Pierre-Yves Ginet
 Photojournaliste
Népalaises dans l’étau, entre les maoïstes et l’armée du roi
 
Dans une salle de classe du village de Goldanda, réquisitionnée à cette occasion, les dirigeants de la section locale du parti maoïste, ici à la tribune, ont réuni les paysans de leur « circonscription » et attendent les retardataires. Ne sont a priori présents dans l’assistance que les sympathisants. Mais la pression est tellement forte qu’il est difficile de savoir qui dans cet auditoire est réellement volontaire et qui est contraint. Il convient également de souligner que nombre de ces sympathisants ont été victimes, directes ou indirectes, des violences de l’armée régulière et que tous souffrent de l’absence totale d’infrastructures minimales dans le district (à titre d’exemple, il n’y avait pas la moindre route dans tout le district, jusqu’à un passé récent).

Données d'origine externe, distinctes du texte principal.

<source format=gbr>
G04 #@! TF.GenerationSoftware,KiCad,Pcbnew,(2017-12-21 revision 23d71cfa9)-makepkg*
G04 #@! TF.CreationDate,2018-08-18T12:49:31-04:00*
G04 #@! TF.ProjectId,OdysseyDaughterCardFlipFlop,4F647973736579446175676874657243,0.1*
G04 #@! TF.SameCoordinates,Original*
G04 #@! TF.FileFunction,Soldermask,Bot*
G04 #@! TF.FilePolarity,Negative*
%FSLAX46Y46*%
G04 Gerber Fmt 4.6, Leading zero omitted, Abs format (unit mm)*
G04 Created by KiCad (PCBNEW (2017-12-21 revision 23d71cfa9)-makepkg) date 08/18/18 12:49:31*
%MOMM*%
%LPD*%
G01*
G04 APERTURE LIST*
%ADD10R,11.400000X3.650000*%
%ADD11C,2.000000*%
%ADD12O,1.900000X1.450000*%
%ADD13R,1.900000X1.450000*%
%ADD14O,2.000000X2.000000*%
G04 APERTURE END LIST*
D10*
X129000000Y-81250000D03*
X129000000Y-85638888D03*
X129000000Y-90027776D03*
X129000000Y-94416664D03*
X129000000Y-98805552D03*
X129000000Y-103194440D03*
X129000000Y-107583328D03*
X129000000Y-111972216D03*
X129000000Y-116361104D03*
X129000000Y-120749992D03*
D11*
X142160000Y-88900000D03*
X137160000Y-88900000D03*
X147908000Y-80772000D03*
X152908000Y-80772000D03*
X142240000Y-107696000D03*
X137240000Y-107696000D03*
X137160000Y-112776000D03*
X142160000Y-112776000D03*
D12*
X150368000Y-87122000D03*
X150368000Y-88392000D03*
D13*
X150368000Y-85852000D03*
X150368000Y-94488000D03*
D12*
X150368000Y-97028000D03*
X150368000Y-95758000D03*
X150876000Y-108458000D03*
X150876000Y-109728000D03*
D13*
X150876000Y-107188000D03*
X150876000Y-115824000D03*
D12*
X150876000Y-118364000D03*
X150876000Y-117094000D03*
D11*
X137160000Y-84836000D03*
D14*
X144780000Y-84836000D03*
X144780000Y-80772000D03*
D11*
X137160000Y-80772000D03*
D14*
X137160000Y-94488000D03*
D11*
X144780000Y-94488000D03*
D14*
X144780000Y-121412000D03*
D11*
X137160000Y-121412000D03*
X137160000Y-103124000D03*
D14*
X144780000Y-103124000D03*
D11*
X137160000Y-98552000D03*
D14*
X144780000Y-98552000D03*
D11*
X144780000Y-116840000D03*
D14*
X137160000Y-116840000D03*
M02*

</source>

Ces réunions obligatoires sont très régulières dans les régions dominées par la rébellion maoïste. Et si les femmes représentent 70% de la population adulte, elles ne sont que quelques-unes perdues dans l’assistance. Aucune parmi les orateurs. Les autres travaillent.

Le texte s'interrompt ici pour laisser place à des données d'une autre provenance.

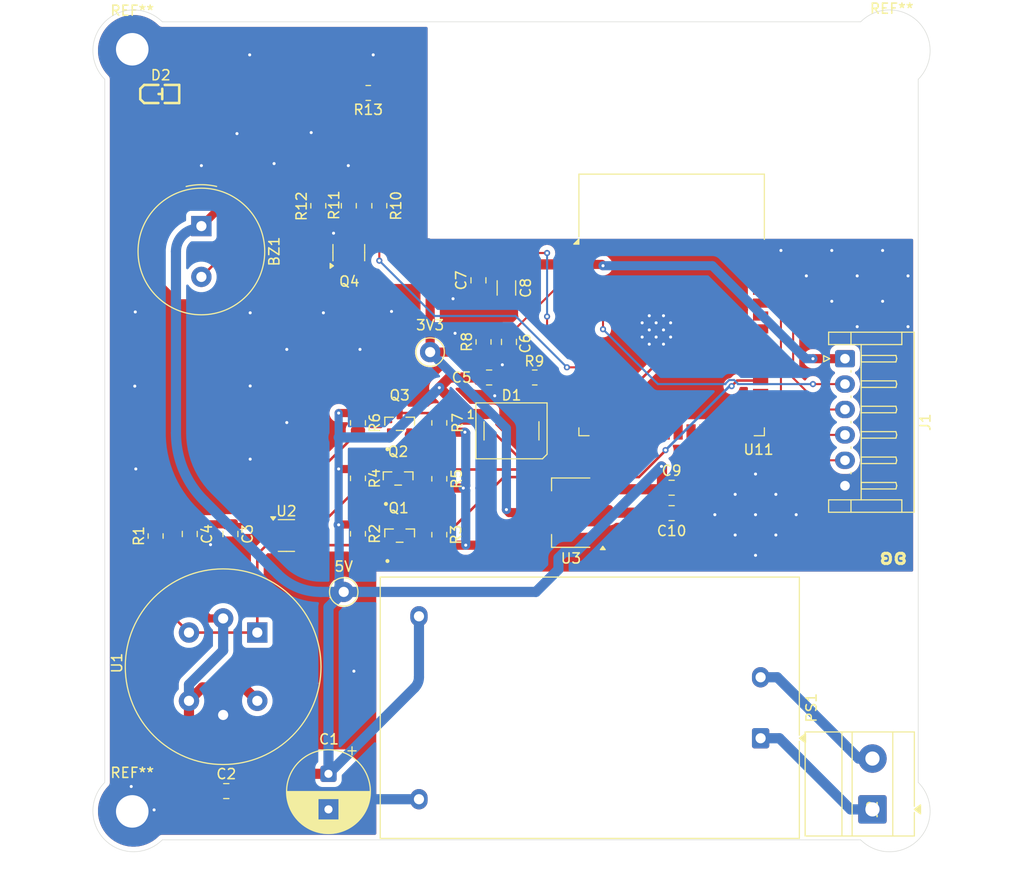
<source format=kicad_pcb>
(kicad_pcb
	(version 20241229)
	(generator "pcbnew")
	(generator_version "9.0")
	(general
		(thickness 1.6)
		(legacy_teardrops no)
	)
	(paper "A4")
	(layers
		(0 "F.Cu" signal)
		(2 "B.Cu" signal)
		(9 "F.Adhes" user "F.Adhesive")
		(11 "B.Adhes" user "B.Adhesive")
		(13 "F.Paste" user)
		(15 "B.Paste" user)
		(5 "F.SilkS" user "F.Silkscreen")
		(7 "B.SilkS" user "B.Silkscreen")
		(1 "F.Mask" user)
		(3 "B.Mask" user)
		(17 "Dwgs.User" user "User.Drawings")
		(19 "Cmts.User" user "User.Comments")
		(21 "Eco1.User" user "User.Eco1")
		(23 "Eco2.User" user "User.Eco2")
		(25 "Edge.Cuts" user)
		(27 "Margin" user)
		(31 "F.CrtYd" user "F.Courtyard")
		(29 "B.CrtYd" user "B.Courtyard")
		(35 "F.Fab" user)
		(33 "B.Fab" user)
		(39 "User.1" user)
		(41 "User.2" user)
		(43 "User.3" user)
		(45 "User.4" user)
	)
	(setup
		(pad_to_mask_clearance 0)
		(allow_soldermask_bridges_in_footprints no)
		(tenting front back)
		(pcbplotparams
			(layerselection 0x00000000_00000000_55555555_5755f5ff)
			(plot_on_all_layers_selection 0x00000000_00000000_00000000_00000000)
			(disableapertmacros no)
			(usegerberextensions no)
			(usegerberattributes yes)
			(usegerberadvancedattributes yes)
			(creategerberjobfile yes)
			(dashed_line_dash_ratio 12.000000)
			(dashed_line_gap_ratio 3.000000)
			(svgprecision 4)
			(plotframeref no)
			(mode 1)
			(useauxorigin no)
			(hpglpennumber 1)
			(hpglpenspeed 20)
			(hpglpendiameter 15.000000)
			(pdf_front_fp_property_popups yes)
			(pdf_back_fp_property_popups yes)
			(pdf_metadata yes)
			(pdf_single_document no)
			(dxfpolygonmode yes)
			(dxfimperialunits yes)
			(dxfusepcbnewfont yes)
			(psnegative no)
			(psa4output no)
			(plot_black_and_white yes)
			(sketchpadsonfab no)
			(plotpadnumbers no)
			(hidednponfab no)
			(sketchdnponfab yes)
			(crossoutdnponfab yes)
			(subtractmaskfromsilk no)
			(outputformat 1)
			(mirror no)
			(drillshape 1)
			(scaleselection 1)
			(outputdirectory "")
		)
	)
	(net 0 "")
	(net 1 "+5V")
	(net 2 "GND")
	(net 3 "+3.3V")
	(net 4 "/CS_5")
	(net 5 "/SDATA_5")
	(net 6 "/CLK_5")
	(net 7 "Net-(BZ2--)")
	(net 8 "/ESP_RXD0")
	(net 9 "/ESP_IO0")
	(net 10 "/CLK_3")
	(net 11 "/ESP_TXD0")
	(net 12 "/ESP_EN")
	(net 13 "/CS_3")
	(net 14 "/SDATA_3")
	(net 15 "Net-(Q2-G)")
	(net 16 "/BUZZ_OUT")
	(net 17 "/Sensor_A_O")
	(net 18 "/L")
	(net 19 "/N")
	(net 20 "/STATUS_LED")
	(net 21 "/IO_16_on")
	(net 22 "Net-(D3_Red1-A)")
	(net 23 "unconnected-(U11-IO19-Pad31)")
	(net 24 "unconnected-(D1-DOUT-Pad2)")
	(net 25 "Net-(D1-DIN)")
	(net 26 "unconnected-(U11-IO14-Pad13)")
	(net 27 "unconnected-(U11-IO34-Pad6)")
	(net 28 "unconnected-(U11-NC-Pad18)")
	(net 29 "unconnected-(U11-NC-Pad21)")
	(net 30 "unconnected-(U11-NC-Pad17)")
	(net 31 "unconnected-(U11-SENSOR_VP-Pad4)")
	(net 32 "unconnected-(U11-IO5-Pad29)")
	(net 33 "unconnected-(U11-NC-Pad19)")
	(net 34 "unconnected-(U11-IO15-Pad23)")
	(net 35 "unconnected-(U11-IO32-Pad8)")
	(net 36 "unconnected-(U11-IO4-Pad26)")
	(net 37 "unconnected-(U11-NC-Pad32)")
	(net 38 "unconnected-(U11-IO13-Pad16)")
	(net 39 "unconnected-(U11-NC-Pad22)")
	(net 40 "unconnected-(U11-IO26-Pad11)")
	(net 41 "unconnected-(U11-IO35-Pad7)")
	(net 42 "unconnected-(U11-IO22-Pad36)")
	(net 43 "unconnected-(U11-IO21-Pad33)")
	(net 44 "unconnected-(U11-IO16-Pad27)")
	(net 45 "unconnected-(U11-SENSOR_VN-Pad5)")
	(net 46 "unconnected-(U11-IO2-Pad24)")
	(net 47 "unconnected-(U11-IO23-Pad37)")
	(net 48 "unconnected-(U11-NC-Pad20)")
	(footprint "TestPoint:TestPoint_Keystone_5000-5004_Miniature" (layer "F.Cu") (at 134.5 108.6))
	(footprint "Package_TO_SOT_SMD:SOT-223-3_TabPin2" (layer "F.Cu") (at 156.85 100.8 180))
	(footprint "Photon:CP_Radial_D8.0mm_P3.50mm" (layer "F.Cu") (at 133 126.5 -90))
	(footprint "Photon:R_0805_2012Metric" (layer "F.Cu") (at 136.9125 59.5 180))
	(footprint "Photon:R_0805_2012Metric_Pad1.20x1.40mm_HandSolder" (layer "F.Cu") (at 138 70.6 -90))
	(footprint "Photon:C_0805_2012Metric" (layer "F.Cu") (at 123.3575 102.9 -90))
	(footprint "Photon:C_0805_2012Metric" (layer "F.Cu") (at 166.75 100.85))
	(footprint "Photon:C_1206_3216Metric_Pad1.33x1.80mm_HandSolder" (layer "F.Cu") (at 150.5 78.6875 -90))
	(footprint "Sensor:MQ-6" (layer "F.Cu") (at 126 112.6 -90))
	(footprint "Photon:Buzzer_TDK_PS1240P02BT_D12.2mm_H6.5mm" (layer "F.Cu") (at 120.5 72.6 -90))
	(footprint "Photon:LED-SMD_L2.0-W1.25-RD-GREEN" (layer "F.Cu") (at 116.52 59.6))
	(footprint "Photon:R_0805_2012Metric" (layer "F.Cu") (at 143.9 91.9675 90))
	(footprint "Package_TO_SOT_SMD:SOT-23-6" (layer "F.Cu") (at 128.8625 103.05))
	(footprint "Photon:SOT95P240X111-3N" (layer "F.Cu") (at 140 103.06 90))
	(footprint "Photon:R_0805_2012Metric" (layer "F.Cu") (at 132 70.6 -90))
	(footprint "Photon:R_0805_2012Metric" (layer "F.Cu") (at 116 103.1 90))
	(footprint "Photon:SOT95P240X111-3N" (layer "F.Cu") (at 140 92.06 90))
	(footprint "Converter_ACDC:Converter_ACDC_Hi-Link_HLK-5Mxx" (layer "F.Cu") (at 175.5 123 180))
	(footprint "MountingHole:MountingHole_3.2mm_M3_ISO7380" (layer "F.Cu") (at 188.4 55))
	(footprint "Connector_JST:JST_EH_S6B-EH_1x06_P2.50mm_Horizontal" (layer "F.Cu") (at 183.8 85.65 -90))
	(footprint "Photon:R_0805_2012Metric" (layer "F.Cu") (at 143.9 102.9675 90))
	(footprint "TestPoint:TestPoint_Keystone_5000-5004_Miniature" (layer "F.Cu") (at 143 85))
	(footprint "Package_TO_SOT_SMD:SOT-23-3" (layer "F.Cu") (at 135 75.2125 90))
	(footprint "Photon:R_0805_2012Metric" (layer "F.Cu") (at 143.9 97.4675 90))
	(footprint "MountingHole:MountingHole_3.2mm_M3_ISO7380" (layer "F.Cu") (at 113.7 55.2))
	(footprint "Photon:R_0805_2012Metric" (layer "F.Cu") (at 135.9 97.42375 -90))
	(footprint "Photon:R_0805_2012Metric" (layer "F.Cu") (at 135 70.6 90))
	(footprint "Photon:C_0805_2012Metric" (layer "F.Cu") (at 148.8 87.5))
	(footprint "Photon:R_0805_2012Metric" (layer "F.Cu") (at 148.25 84 90))
	(footprint "RF_Module:ESP32-WROOM-32D" (layer "F.Cu") (at 166.75 83.35))
	(footprint "Photon:R_0805_2012Metric"
		(layer "F.Cu")
		(uuid "b2cf72fd-0776-46e0-bfaf-d96455db2c9e")
		(at 153.2875 87.5 180)
		(descr "Resistor SMD 0805 (2012 Metric), square (rectangular) end terminal, IPC-7351 nominal, (Body size source: IPC-SM-782 page 72, https://www.pcb-3d.com/wordpress/wp-content/uploads/ipc-sm-782a_amendment_1_and_2.pdf), generated with kicad-footprint-generator")
		(tags "resistor")
		(property "Reference" "R9"
			(at 0.0375 1.6 0)
			(layer "F.SilkS")
			(uuid "d52b5d2c-d7e1-4015-a508-bc1f93b72756")
			(effects
				(font
					(size 1 1)
					(thickness 0.15)
				)
			)
		)
		(property "Value" "330"
			(at 0 1.65 0)
			(layer "F.Fab")
			(uuid "8a9bd728-d00c-4bc1-8837-eac3b9d7309d")
			(effects
				(font
					(size 1 1)
					(thickness 0.15)
				)
			)
		)
		(property "Datasheet" "~"
			(at 0 0 0)
			(layer "F.Fab")
			(hide yes)
			(uuid "3133ce7f-9043-4458-8eb0-9a66318f20e1")
			(effects
				(font
					(size 1.27 1.27)
					(thickness 0.15)
				)
			)
		)
		(property "Description" "125mW Thick Film Resistor ±100ppm/℃ ±1% 330Ω 0805 Chip Resistor - Surface Mount ROHS"
			(at 0 0 0)
			(layer "F.Fab")
			(hide yes)
			(uuid "cf2fb037-f3d6-4b93-83cf-6755f4dd2035")
			(effects
				(font
					(size 1.27 1.27)
					(thickness 0.15)
				)
			)
		)
		(property "MPN" "RC0805FR-13330RL"
			(at 0 0 180)
			(unlocked yes)
			(layer "F.Fab")
			(hide yes)
			(uuid "76478a47-41ee-40ee-a36a-ce30a72e69cc")
			(effects
				(font
					(size 1 1)
					(thickness 0.15)
				)
			)
		)
		(property "LCSC" "C4262771"
			(at 0 0 180)
			(unlocked yes)
			(layer "F.Fab")
			(hide yes)
			(uuid "1eecfbb7-a50f-41aa-9e86-2fcaefbc91c8")
			(effects
				(font
					(size 1 1)
					(thickness 0.15)
				)
			)
		)
		(property ki_fp_filters "R_*")
		(path "/1d7149b2-e4d2-414b-8141-e18d2a58ad87")
		(sheetname "/")
		(sheetfile "block diagram.kicad_sch")
		(attr smd)
		(fp_line
			(start -0.227064 0.735)
			(end 0.227064 0.735)
			(stroke
				(width 0.12)
				(type solid)
			)
			(layer "F.SilkS")
			(uuid "3239d69d-4d83-4d8e-badb-b4098f03adb5")
		)
		(fp_line
			(start -0.227064 -0.735)
			(end 0.227064 -0.735)
			(stroke
				(width 0.12)
				(type solid)
			)
			(layer "F.SilkS")
			(uuid "17c6fc6a-d604-4acd-b6af-881fa4aad763")
		)
		(fp_line
			(start 1.68 0.95)
			(end -1.68 0.95)
			(stroke
				(width 0.05)
				(t
... [230246 chars truncated]
</source>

Ce sont ces cadres de niveau modeste du parti, alignés ici à la tribune, qui font « régner l’ordre » dans la région, la population n’ayant que de très rares contacts avec « l’armée de libération du peuple ». Ils vivent de l’aide – souvent forcée – fournie par les villageois. Et dans la région, ce sont les femmes qui supportent de fait l’essentiel de cette charge.
Novembre - Décembre 2005 - Rukum - Népal.